Il va cre­ver ; mais comme crève
Un filet usé d’acrobate.
Nous allons pas­ser au travers ;

Pour tom­ber enfin dans la danse…
La transe, l’inepte cadence,
L’enfer équi­table pour tous.

[|

*

|]

« Poé­sie vivante », cahier de la revue « Les Lettres », ras­semble bien un cer­tain nombre de poèmes atta­chants, – de poèmes réa­li­sés, de poèmes qui sont des poèmes, entre autres cer­tains d’entre ceux que signent Mau­rice Fom­beure, Norge, Gil­bert Trol­liet. Mais les autres ? Et cepen­dant, il est indu­bi­table que des hommes comme, par exemple, Alain Borne, Jean Cay­rol, Claude Vigée ont une sen­si­bi­li­té de poète (Alain Bos­quet, Patoc­chi, Jean Rous­se­lot, – je n’y met­trais pas la main au feu…), comme il est incon­tes­table que la pré­sen­ta­tion d’André Sil­vaire est toute finesse. Alors ? Eh bien, il doit y avoir là, favo­ri­sée par un milieu trop en vase clos, une de ces mala­dies de la mode qui frappent pério­di­que­ment le lyrisme fran­çais (voyez les grands rhé­to­ri­queurs du XIVe, les pré­cieux du XVIIe, les néo-sym­bo­listes). L’enseignement, tou­jours actuel et viru­lent, du sym­bo­lisme et du sur­réa­lisme authen­tiques n’est pas en cause. Mais si la plu­part de ces poètes sont peut-être, dans le secret d’eux-mêmes, vivants, il est bien osé d’avoir appli­qué la même épi­thète à leur poé­sie ou à ce qui en tient lieu.

Écriture poétique et politesse d’académie.

Au moins le nom des deux auteurs aux­quels nous pen­sons ici ne nous éloigne pas du ter­rain où se situent ces trop courtes notules sur la poésie.

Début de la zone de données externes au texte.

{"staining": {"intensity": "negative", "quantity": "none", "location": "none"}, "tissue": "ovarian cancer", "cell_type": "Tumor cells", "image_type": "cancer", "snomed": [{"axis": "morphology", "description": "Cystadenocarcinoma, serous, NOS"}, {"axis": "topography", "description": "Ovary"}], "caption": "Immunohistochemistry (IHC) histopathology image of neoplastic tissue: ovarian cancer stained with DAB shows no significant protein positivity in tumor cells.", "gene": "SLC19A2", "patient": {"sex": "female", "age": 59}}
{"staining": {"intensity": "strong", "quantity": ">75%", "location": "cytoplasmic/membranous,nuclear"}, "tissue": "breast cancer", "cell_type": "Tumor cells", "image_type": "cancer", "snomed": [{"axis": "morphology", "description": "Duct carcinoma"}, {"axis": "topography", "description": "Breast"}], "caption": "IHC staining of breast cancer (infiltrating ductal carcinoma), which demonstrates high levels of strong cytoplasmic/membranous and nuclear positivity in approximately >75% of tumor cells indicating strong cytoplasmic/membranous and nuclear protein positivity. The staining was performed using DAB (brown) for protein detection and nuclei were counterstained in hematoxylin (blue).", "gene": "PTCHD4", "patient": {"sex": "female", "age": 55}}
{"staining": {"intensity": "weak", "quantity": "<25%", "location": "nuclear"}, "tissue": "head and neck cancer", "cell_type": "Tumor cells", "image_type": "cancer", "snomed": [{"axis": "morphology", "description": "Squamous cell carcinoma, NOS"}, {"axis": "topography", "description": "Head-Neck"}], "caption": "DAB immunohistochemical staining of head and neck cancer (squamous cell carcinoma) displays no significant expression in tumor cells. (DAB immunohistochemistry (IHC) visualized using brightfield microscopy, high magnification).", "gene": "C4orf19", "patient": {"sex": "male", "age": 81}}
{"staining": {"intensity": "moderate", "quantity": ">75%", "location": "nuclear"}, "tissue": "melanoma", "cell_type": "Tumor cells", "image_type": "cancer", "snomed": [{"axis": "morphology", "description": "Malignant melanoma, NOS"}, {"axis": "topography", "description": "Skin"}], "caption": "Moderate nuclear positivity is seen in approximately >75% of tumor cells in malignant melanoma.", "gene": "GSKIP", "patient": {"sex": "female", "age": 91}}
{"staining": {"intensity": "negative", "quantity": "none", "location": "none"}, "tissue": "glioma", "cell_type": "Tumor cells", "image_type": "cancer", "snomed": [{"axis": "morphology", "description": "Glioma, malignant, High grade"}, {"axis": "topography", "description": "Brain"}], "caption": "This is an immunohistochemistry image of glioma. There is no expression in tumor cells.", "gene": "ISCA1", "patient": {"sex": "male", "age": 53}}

Le pre­mier des deux textes que nous allons citer est au reste, à peu de chose près, un cas de la mala­die que nous dénon­cions ci-des­sus, et que l’on se trouve tout confus de rele­ver chez un écri­vain dont les deux pre­miers livres nous avaient lais­sé un sou­ve­nir si enchan­teur que, sachant de san­té fort pré­caire la femme exquise qui les avait écrits, notre longue attente – quelque vingt années – de l’œuvre appe­lée à leur faire suite mêlait à un res­pect presque tendre beau­coup de sin­cère angoisse. Cette œuvre atten­due, « Le mar­tin-pêcheur », de Monique Saint-Hélier, a enfin vu le jour (chez Gras­set), mais sans nous étendre sur le fait regret­table (assu­ré­ment toute la faute en est à nous) que nous n’y avons rien com­pris, nous ne pou­vons nous rete­nir d’en trans­crire le pas­sage sui­vant, qui (on vou­dra bien en peser le tout der­nier mot) nous paraît, quelque remords que nous éprou­vions à ne pas nous en taire, un exemple trop carac­té­ris­tique de l’égarement ver­bal contem­po­rain pour qu’il nous soit per­mis d’en savou­rer pour nous seul tout le comique invo­lon­taire. Il s’agit, comme au demeu­rant tout au long du livre, de la des­crip­tion d’un bal. Et voi­ci ce qu’à la page 24 (nous nous bor­nons, dans cette copie, à sou­li­gner de notre cru le mot de la fin) on peut lire :

«… Elle deve­nait un mythe : la femme sco­lo­pendre, la fou­gère géante. Mais le bou­quet de tulipes lui ren­dait ses pro­por­tions humaines.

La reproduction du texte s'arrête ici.